UPC's Vigil for Chickens at the Perdue chicken slaughter plant in Salisbury,
MD, May 1, 1992
Of course I want to win. I want animals to win, but I realize that
working fulltime to achieve this goal is no guarantee of success, because
the forces out there may be too strong to overcome. I value Colman
McCarthy's advice in an interview in The Animals' Agenda magazine. To the
question "Do you think we'll succeed?" he said, "Don't worry about being
successful, just be faithful."
While we do not have full control over whether we'll succeed in the fight
for animal rights, we do have full control over whether we are, and will
remain, faithful. If we are not faithful we will not succeed. Faithfulness
is not about having faith, but about keeping it.
Our chicken sanctuary will always protect me from burning out, because I
could never abandon the birds whom I have come to know and love, and who
need me to fight for them. Alice Walker spoke for me when she wrote after
watching a hen shepherd her chicks across a road in Bali, now that I have
absolutely seen a chicken, I can never not know (and thus be responsible
for) chickens. This is the positive, obligatory sense of "once you've seen
one chicken, you've seen them all." The morality of perception prescribes
there is no turning back.
Activists often say that what burns them out the most is the defection of
local activists, including all those "Sorry, I can't make it to the demo
after all" last minute phone calls. When you burn out or don't show up, you
encourage others to burn out or get lazy with you. You let animals and your
colleagues down. Here again the activist who is working to hold the
grassroots group together can take heart. Walt Whitman said, "We two form a
multitude." An animal rights activist wrote about being a lone animal rights
protester: "It's better to have one person out there, than no one (although
it really irks me when I can't find a few more people to protest with me).
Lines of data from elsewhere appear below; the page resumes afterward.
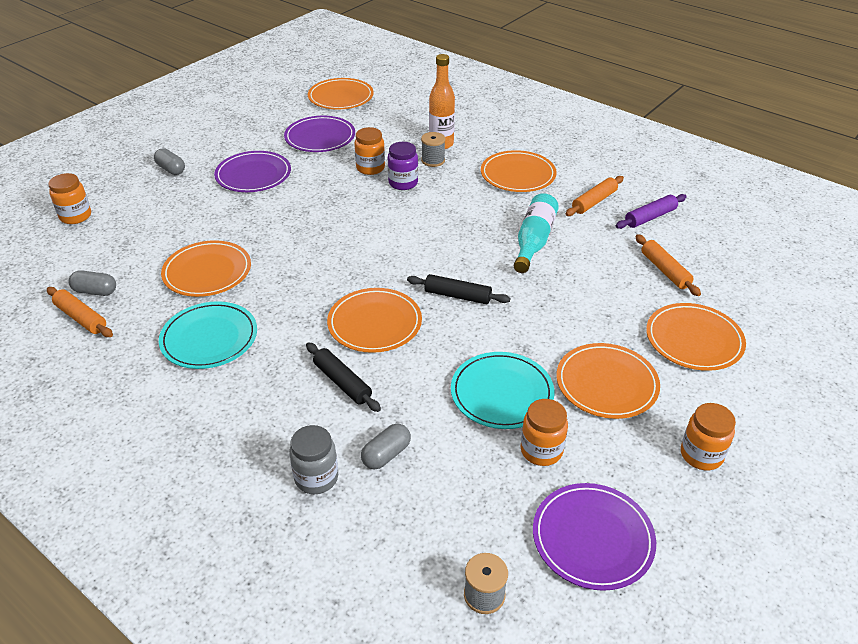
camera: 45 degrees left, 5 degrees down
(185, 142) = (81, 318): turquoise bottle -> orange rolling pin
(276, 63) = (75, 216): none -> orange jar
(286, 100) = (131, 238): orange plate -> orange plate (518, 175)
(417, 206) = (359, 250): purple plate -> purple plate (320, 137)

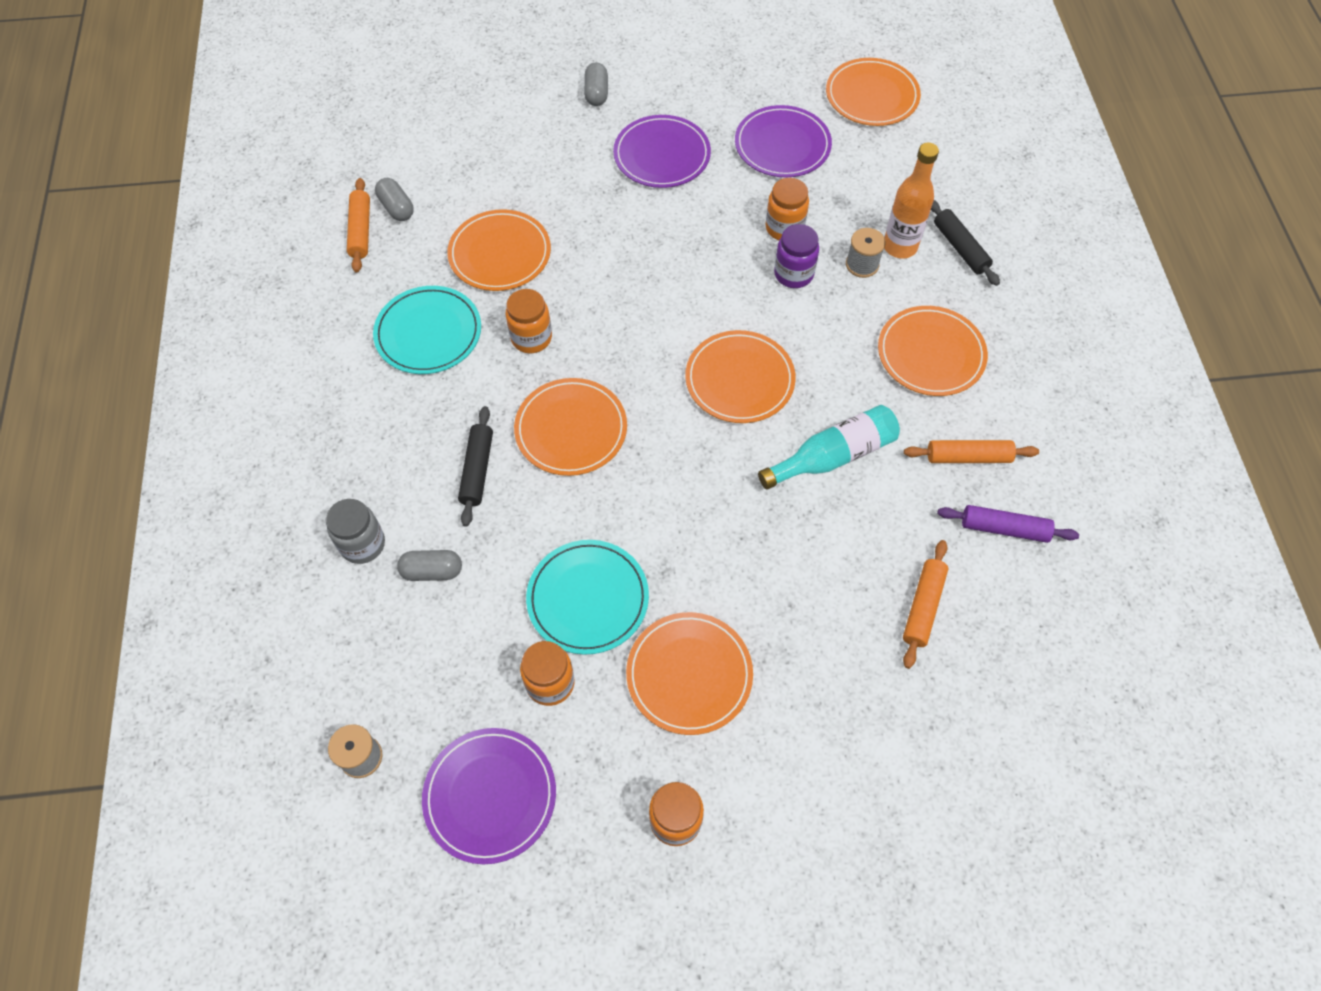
camera: 45 degrees right, 20 degrees up
(75, 216) = (463, 100): orange jar -> orange jar (531, 338)
(457, 296) = (677, 460): black rolling pin -> black rolling pin (960, 248)
(694, 340) = (837, 708): orange plate -> orange plate (739, 379)

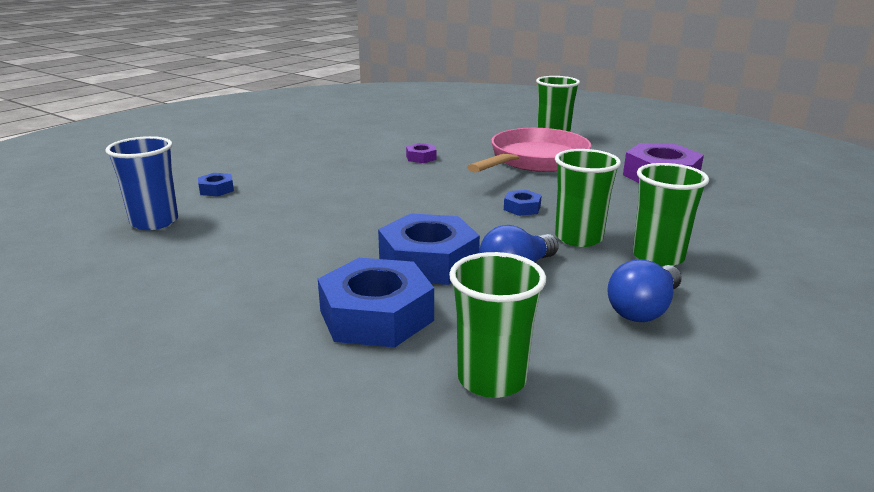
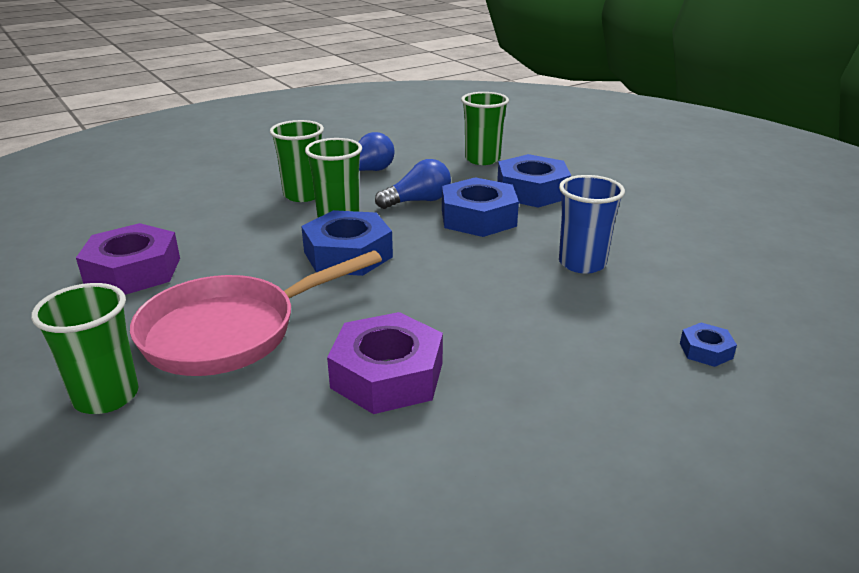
camera: 160 degrees left, 5 degrees up
(154, 222) = (751, 302): blue cup -> blue cup (582, 263)
(421, 158) = (387, 375): purple nut -> purple nut, size x2.15
(522, 208) = (348, 254): blue nut -> blue nut, size x2.15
Obviously the more people the better; but don't stay home because you can't
find anybody to go with you. All you need is a huge, graphic photo and a
good caption on poster board."
A committed activist who won't burn out needs three important things: facts, confidence, and passion. When we know our subject and can articulate our issues, our confidence grows along with our credibility, and we become stronger and more effective every time we speak. But facts by themselves may not be persuasive. If we lack or fail to convey passion for our cause, we will have a hard time getting people's attention. Arthur Koestler, who fought successfully to abolish capital punishment in England (it took fifteen years, from 1955 - 1970), said in his Preface to his book Reflections on Hanging, "My intention was to write it in a cool and detached manner, but it came to naught: indignation and pity kept seeping in. This is perhaps just as well, for capital punishment is not merely a problem of statistics and expediency, but also of morality and feeling. Fair pleading requires that one's facts and figures should be right, that one should not distort or quote out of context; it does not exclude having one's heart and spleen in it."
Karen and Karla at United Poultry Concerns. Photo by Tal Ronnen
I believe this completely and hope I am living up to this measure. We should rage against the dying of the light in every animal's eyes that results from human cruelty and abuse. The thing is to transform that pity and rage into one's case for animal rights. It's hard to burn out once we see ourselves as advocates with a case to put before the public. What matters is making the most of the opportunity of being on the right side, win or lose, while we are living.